» **Trecho citado**

Ademais, nos termos do art. 51, IV, do CDC, ou do art. 423 e art. 424, ambos do Código Civil, as cláusulas abusivas estabelecem obrigações consideradas iníquas ou excessivas que coloquem o consumidor em desvantagem exagerada, ou que sejam incompatíveis com a boa-fé ou a equidade, vale dizer, notoriamente desfavoráveis à parte mais fraca na relação contratual de consumo. Assim, valendo-se da vulnerabilidade do contratante consumidor, tais cláusulas gerariam desequilíbrio contratual, com vantagem exclusiva ao agente econômico mais forte (fornecedor).

Não basta que um contrato seja de adesão para que suas cláusulas sejam consideradas abusivas, sendo necessário que tragam em si a desvantagem ao consumidor, como um desequilíbrio contratual injustificado. Esse o entendimento adotado por este E.TRF da 3ª Região, conforme se observa no julgado transcrito a seguir:

PROCESSO CIVIL. APELAÇÃO CÍVEL. EMBARGOS À EXECUÇÃO. CÉDULA DE CRÉDITO BANCÁRIO. EXEQUIBILIDADE. CERCEAMENTO DE DEFESA. PERÍCIA CONTÁBIL. PRELIMINAR AFASTADA. CDC. CLÁUSULAS ABUSIVAS. ALEGAÇÕES GENÉRICAS. ASSISTÊNCIA JUDICIÁRIA GRATUITA. AUSÊNCIA DE COMPROVAÇÃO. BENEFÍCIO INDEFERIDO. RECURSO DESPROVIDO. I - No caso dos autos, há de se constatar que os valores, índices e taxas que incidiram sobre o valor do débito estão bem especificados, e que a questão relativa ao abuso na cobrança dos encargos contratuais é matéria exclusivamente de direito, bastando, porquanto, a mera interpretação das cláusulas do contrato firmado entre as partes para se apurar eventuais ilegalidades. Logo, totalmente desnecessária a realização de prova pericial. II - Não obstante tratar-se de contratos de adesão, inexiste qualquer dificuldade na interpretação das cláusulas contratuais, de modo que descabe alegar desconhecimento do conteúdo dos contratos à época em que foram celebrados. III - Afiguram-se presentes os pressupostos de certeza, exigibilidade e liquidez, não havendo se falar em vício que macula o título executivo utilizado para a propositura da ação IV - Não logrou êxito a parte pessoa jurídica em comprovar hipossuficiência relativa as custas deste processo V - Recurso desprovido. (ApCiv 5008236-53.2017.4.03.6105, Desembargador Federal LUIZ PAULO COTRIM GUIMARAES, TRF3 - 2ª Turma, e - DJF3 Judicial 1 DATA: 06/04/2020.)

Pelas características relatadas no contrato combatido, bem como à luz da legislação de regência, não há que se falar em cláusulas contratuais celebradas com conteúdo doloso ou excessiva onerosidade, mesmo porque o contratante tinha capacidade suficiente de entender o contrato que celebrava com a instituição financeira.

» **A fazer**
a: No trecho citado, atualize a parte que começa com as palavras que contêm "Pelas características relatadas" e termina com "a instituição financeira.", reescrevendo-a com "instituição financeira" trocado por "instituição bancária".
b: Por favor, reescreva de forma mais breve o parágrafo do trecho citado que começa com "Ademais, nos termos do art. 51", mantendo seus fatos principais.

» **Extrato dos dados**
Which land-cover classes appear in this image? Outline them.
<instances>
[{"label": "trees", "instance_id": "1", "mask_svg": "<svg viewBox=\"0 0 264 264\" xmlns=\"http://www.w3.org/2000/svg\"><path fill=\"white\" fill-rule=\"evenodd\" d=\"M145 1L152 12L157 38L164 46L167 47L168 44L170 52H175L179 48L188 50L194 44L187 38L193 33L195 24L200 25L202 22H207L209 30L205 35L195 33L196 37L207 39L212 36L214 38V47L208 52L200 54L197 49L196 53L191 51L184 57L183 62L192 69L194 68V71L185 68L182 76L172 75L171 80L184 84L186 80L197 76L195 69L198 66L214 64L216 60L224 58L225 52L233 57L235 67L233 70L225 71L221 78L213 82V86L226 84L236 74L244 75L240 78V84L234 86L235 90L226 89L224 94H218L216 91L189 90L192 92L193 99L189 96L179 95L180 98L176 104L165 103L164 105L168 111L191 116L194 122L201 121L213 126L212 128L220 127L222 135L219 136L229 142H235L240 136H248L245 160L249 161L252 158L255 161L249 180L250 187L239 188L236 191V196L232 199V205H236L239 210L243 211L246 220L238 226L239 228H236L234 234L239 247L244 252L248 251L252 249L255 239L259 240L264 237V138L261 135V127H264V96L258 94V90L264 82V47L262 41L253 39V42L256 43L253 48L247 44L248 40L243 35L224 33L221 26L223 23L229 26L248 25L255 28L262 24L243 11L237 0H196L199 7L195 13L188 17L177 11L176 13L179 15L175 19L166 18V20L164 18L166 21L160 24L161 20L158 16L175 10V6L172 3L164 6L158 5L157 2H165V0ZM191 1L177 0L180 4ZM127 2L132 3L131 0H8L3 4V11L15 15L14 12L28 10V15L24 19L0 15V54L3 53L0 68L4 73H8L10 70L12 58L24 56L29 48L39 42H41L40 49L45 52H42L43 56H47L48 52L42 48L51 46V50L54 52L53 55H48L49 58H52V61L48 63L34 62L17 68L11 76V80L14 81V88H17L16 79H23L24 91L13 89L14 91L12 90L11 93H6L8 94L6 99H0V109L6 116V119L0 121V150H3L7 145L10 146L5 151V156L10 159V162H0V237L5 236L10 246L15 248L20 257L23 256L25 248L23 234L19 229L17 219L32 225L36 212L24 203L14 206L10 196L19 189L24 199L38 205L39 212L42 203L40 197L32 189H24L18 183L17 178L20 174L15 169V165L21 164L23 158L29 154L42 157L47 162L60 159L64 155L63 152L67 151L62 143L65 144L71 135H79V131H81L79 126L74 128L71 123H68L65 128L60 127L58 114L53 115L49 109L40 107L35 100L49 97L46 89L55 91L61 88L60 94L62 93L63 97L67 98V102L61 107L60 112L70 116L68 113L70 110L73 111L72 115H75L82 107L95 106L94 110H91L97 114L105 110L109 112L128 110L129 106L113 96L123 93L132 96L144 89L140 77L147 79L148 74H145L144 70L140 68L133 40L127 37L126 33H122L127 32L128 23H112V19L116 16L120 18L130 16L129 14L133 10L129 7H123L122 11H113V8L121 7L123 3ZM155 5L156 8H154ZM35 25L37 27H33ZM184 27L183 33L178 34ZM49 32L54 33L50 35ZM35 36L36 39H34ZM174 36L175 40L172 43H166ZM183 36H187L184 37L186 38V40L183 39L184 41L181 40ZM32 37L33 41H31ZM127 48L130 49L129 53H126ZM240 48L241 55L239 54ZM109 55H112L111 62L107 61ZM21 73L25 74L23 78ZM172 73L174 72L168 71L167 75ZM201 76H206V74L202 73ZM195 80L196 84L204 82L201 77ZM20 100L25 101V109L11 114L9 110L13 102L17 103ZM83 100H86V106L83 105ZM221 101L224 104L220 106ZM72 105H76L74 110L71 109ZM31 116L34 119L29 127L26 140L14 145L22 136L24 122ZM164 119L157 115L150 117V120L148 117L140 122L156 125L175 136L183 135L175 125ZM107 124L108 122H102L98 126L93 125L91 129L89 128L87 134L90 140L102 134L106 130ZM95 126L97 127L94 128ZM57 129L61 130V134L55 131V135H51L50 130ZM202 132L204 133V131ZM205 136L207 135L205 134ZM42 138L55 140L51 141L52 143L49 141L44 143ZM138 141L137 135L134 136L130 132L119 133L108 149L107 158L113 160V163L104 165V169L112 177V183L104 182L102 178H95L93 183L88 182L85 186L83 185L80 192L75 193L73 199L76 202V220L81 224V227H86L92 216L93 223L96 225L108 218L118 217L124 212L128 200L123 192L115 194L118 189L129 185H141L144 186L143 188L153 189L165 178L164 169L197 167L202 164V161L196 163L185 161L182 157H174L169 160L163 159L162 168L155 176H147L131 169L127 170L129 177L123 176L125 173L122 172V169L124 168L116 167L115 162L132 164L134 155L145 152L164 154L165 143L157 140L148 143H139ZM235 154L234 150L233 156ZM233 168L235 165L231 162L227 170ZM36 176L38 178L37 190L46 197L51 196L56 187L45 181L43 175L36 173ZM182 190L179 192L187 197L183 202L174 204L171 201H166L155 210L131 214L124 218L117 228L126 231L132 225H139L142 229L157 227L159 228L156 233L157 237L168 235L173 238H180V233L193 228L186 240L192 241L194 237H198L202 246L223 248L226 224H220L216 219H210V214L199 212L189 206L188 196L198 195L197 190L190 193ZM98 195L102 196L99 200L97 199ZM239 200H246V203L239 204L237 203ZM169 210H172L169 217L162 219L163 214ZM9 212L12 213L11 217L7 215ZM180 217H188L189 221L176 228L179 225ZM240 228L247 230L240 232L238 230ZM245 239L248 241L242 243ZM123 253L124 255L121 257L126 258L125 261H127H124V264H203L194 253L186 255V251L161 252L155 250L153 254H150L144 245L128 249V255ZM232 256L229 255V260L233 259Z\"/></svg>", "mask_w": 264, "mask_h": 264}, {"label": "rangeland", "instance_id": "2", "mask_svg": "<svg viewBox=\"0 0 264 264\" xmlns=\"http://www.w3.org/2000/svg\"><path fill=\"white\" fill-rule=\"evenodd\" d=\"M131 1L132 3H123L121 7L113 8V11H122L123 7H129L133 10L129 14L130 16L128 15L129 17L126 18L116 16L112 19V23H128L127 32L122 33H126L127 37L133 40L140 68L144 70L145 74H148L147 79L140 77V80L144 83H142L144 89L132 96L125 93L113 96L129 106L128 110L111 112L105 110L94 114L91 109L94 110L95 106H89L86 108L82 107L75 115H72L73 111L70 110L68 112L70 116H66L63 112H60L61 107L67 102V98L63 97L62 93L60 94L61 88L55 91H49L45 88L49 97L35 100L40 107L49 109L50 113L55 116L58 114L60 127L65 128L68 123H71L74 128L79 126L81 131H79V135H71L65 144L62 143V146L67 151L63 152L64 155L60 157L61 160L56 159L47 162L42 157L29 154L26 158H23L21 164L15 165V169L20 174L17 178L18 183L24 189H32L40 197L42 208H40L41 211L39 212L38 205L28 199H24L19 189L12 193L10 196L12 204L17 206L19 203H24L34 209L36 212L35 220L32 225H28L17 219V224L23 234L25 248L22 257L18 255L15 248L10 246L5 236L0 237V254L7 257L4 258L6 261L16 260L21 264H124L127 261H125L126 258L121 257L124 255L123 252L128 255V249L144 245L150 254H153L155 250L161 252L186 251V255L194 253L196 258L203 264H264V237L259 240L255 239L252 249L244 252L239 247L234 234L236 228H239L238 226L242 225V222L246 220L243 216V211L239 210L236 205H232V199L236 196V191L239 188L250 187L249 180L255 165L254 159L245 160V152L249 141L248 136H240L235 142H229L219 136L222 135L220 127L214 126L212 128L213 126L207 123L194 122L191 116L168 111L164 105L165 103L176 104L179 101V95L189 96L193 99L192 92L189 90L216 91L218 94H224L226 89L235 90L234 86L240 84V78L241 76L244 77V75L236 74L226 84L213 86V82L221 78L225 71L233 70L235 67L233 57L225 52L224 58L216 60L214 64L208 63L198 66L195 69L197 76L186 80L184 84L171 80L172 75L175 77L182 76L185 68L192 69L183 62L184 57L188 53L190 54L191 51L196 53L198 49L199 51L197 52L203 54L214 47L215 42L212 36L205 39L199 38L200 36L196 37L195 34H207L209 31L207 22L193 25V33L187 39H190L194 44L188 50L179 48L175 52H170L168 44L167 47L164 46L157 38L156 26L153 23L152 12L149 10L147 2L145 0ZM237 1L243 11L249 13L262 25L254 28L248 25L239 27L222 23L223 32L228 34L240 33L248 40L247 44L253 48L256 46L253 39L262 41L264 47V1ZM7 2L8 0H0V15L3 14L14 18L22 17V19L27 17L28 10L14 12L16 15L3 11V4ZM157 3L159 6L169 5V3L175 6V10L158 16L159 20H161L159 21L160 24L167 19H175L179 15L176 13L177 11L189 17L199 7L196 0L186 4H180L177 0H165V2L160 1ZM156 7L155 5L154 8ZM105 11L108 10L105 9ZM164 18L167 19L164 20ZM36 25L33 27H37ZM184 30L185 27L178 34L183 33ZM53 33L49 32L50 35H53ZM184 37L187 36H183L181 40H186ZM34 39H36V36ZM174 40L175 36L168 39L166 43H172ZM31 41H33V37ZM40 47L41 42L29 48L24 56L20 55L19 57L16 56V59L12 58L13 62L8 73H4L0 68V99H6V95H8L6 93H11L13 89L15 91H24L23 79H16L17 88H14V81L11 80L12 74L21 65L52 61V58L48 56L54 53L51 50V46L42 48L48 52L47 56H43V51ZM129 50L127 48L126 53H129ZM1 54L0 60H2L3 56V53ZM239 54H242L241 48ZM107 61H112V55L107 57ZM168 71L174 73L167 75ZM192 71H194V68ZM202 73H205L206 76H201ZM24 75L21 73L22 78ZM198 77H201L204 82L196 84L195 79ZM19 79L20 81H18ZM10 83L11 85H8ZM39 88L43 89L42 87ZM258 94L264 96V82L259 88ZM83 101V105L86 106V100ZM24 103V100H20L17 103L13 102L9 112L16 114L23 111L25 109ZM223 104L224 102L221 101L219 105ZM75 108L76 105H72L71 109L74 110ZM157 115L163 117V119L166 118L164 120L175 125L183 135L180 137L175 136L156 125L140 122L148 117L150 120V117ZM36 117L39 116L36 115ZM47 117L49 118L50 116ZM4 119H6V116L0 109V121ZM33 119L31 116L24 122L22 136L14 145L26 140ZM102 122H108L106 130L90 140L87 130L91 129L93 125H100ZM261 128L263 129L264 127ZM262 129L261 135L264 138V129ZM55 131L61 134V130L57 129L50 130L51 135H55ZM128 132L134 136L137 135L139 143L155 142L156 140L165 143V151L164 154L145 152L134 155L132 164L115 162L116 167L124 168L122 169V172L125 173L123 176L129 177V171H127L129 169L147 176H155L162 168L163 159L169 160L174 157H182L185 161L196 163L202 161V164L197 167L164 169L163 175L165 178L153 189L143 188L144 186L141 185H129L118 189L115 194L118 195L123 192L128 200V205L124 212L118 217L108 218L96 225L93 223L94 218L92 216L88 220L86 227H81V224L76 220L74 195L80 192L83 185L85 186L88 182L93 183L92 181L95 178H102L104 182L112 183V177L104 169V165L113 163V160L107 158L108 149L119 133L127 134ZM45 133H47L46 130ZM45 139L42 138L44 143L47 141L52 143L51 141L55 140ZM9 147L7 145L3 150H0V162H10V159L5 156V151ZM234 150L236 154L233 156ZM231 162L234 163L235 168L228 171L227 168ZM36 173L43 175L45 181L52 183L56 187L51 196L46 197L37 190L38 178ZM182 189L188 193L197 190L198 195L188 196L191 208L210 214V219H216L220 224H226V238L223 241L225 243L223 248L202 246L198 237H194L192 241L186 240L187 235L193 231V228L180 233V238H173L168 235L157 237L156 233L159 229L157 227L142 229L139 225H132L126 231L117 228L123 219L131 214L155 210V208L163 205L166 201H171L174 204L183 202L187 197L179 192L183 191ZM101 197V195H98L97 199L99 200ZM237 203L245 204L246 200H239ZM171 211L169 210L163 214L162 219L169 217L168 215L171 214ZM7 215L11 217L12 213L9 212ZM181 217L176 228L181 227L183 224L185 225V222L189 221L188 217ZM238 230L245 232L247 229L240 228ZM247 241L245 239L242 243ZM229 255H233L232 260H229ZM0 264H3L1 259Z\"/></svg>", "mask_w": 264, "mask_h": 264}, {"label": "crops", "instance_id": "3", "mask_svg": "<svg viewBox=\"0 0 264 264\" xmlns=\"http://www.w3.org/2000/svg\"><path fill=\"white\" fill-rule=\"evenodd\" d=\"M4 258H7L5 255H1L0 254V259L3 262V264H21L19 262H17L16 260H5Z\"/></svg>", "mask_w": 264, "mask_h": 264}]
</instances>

» **Respostas desenvolvidas**
a:
Pelas características relatadas no contrato combatido, bem como à luz da legislação de regência, não há que se falar em cláusulas contratuais celebradas com conteúdo doloso ou excessiva onerosidade, mesmo porque o contratante tinha capacidade suficiente de entender o contrato que celebrava com a instituição bancária.

b: Conforme o art. 51, IV, do CDC e os arts. 423 e 424 do Código Civil, são abusivas as cláusulas que impõem obrigações iníquas ou excessivas. Também o são as que deixam o consumidor em desvantagem exagerada ou contrariam a boa-fé ou a equidade. Valendo-se da vulnerabilidade do consumidor, essas cláusulas gerariam desequilíbrio contratual em favor exclusivo do fornecedor, o agente econômico mais forte.